When did resumable BBS download protocols become a thing? ZMODEM at least was widely used by the early '90s.
Edit: Tried it, and got it to work. The zip command on Linux has a -A option that will fix the offset headers after you cat an mp3 and a zip file together. Just "cat file.mp3 file.zip > newfile.mp3;zip -A newfile.mp3" and you're done.
I did notice that some mp3 file upload sites reprocess the mp3 file and strip out the extra bits. Some don't though.
Here's a Bach mp3 that you can play online: https://instaud.io/2RLM
But, if you download it, via the buttons on the page, you'll see it's also a valid zip file containing a jpg meme of bach.
I had a school friend that used 7" records as frisbees and made 12" records into plant pot holders. This was fine until he started doing this with my prized records.
It is the same here, there is a disconnect going on, a lack of appreciation for Shakespeare which is more than mere 'classic literature', it is an education.
PoC||GTFO indeed. TLAs are not helpful.
There is nothing new in hiding text in images, in fact I do this for myself to see if images can do better in Google SEO, and if indexed images can be searched for by unique phrases hidden in the binary as well as the EXIF data.

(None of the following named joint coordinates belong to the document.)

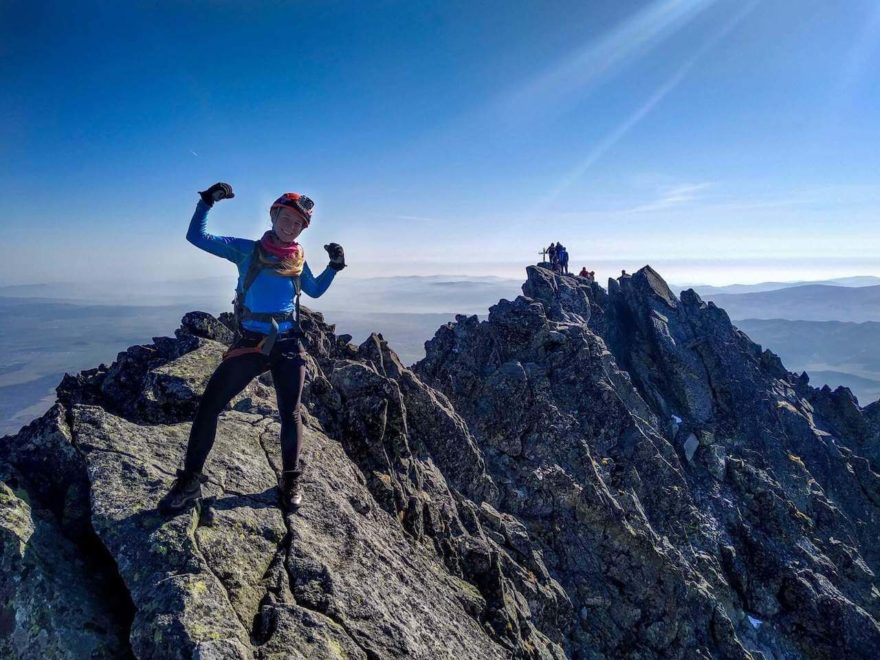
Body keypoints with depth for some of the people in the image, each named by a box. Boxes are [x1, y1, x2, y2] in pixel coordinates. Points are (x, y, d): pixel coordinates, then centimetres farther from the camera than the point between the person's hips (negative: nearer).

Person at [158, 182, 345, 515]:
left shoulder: (298, 259, 10)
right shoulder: (246, 249, 3)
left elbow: (315, 290, 25)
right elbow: (196, 237, -1)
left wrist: (334, 266, 11)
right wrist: (208, 200, -10)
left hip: (288, 345, 1)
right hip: (250, 343, -1)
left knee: (289, 413, 4)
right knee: (209, 405, -5)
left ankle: (290, 481, 22)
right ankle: (190, 482, 8)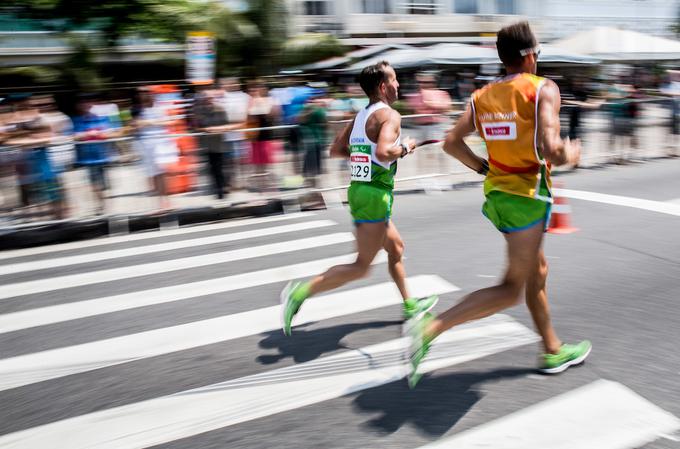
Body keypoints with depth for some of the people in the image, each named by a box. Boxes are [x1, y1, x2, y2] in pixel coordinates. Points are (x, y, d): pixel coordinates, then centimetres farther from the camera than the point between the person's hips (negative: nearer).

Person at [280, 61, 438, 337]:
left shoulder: (360, 116, 13)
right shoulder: (389, 115, -12)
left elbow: (335, 151, 15)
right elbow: (383, 152, -29)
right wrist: (404, 148, -10)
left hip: (358, 189, 10)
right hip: (375, 194, -10)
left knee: (396, 247, 23)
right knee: (361, 266, -4)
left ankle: (409, 305, 36)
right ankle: (302, 291, -8)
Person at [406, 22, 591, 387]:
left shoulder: (482, 95, 7)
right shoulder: (544, 89, -10)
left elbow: (452, 142, 1)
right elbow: (552, 151, -22)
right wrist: (571, 153, 0)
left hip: (496, 194, 8)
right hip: (527, 196, -7)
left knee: (538, 272, 22)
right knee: (511, 289, -1)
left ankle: (552, 351, 36)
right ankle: (432, 327, -14)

I do this with the permission of the owner of the images and I don't blindly take images or text for this that others might consider sacred.
I think that Shakespeare 'himself' would have been okay with having his complete works stuffed into a tweet as 'he' did steal most of his stories from elsewhere.
Joint Photographic Experts Group -> Joint Photographic Group
No experts to be found here! :P
So I honestly don't get why people still use them.
Extensions that particularly annoy me are:
yml instead of yaml
jpg instead of jpeg
htm instead of html
Not sure why'd you'd say "objectively" when it's clearly not, the hint being the word "ugly."
I can certainly appreciate the limitation of "extensions will always be three characters". In fact, I wasn't exposed to extensions habitually longer than that until I did iOS dev. "Main.storyboard" "Model.xcdatamodeld" So if we're going to talk about ugly, I'd start there. ;)
xcdatamodeld is definitely ugly (though main.storyboard is ok in my personal opinion) and I'm sure there will be other examples where file extensions have been taken too far. I think if one wants to use long extensions then the extension needs to at least be readable at a glance (eg xcdatamodeld is ugly to read - even if you switched it the other way around, xcdatamodeld.model would still be unpleasant). So I'd argue that xcdatamodeld is more of an example of a poor naming convention than a problem with longer extensions (I say this with no experience of iOS development, however I see the same problem quite as acutely in the other languages and platforms I've developed on).
It should also be noted that my argument was really more focused on people who shorten already short 4 character acronyms - just for the purpose of making it 3 letters (eg the yaml and html examples I gave).
The 3 character file extension is much older than FAT32. It was part of the original FAT that was created nearly 20 years earlier, and later part of FAT12 and FAT16. But it predated all that in various other microcomputer DOS, as well as minicomputer systems going back into the 60s.
I didn't think it was quite as old as the 60s though? CP/M and FAT are mid-to-late 70s. VMS was around the same time too, or maybe slightly earlier. What else stored the extension as a separate meta-property to the file name?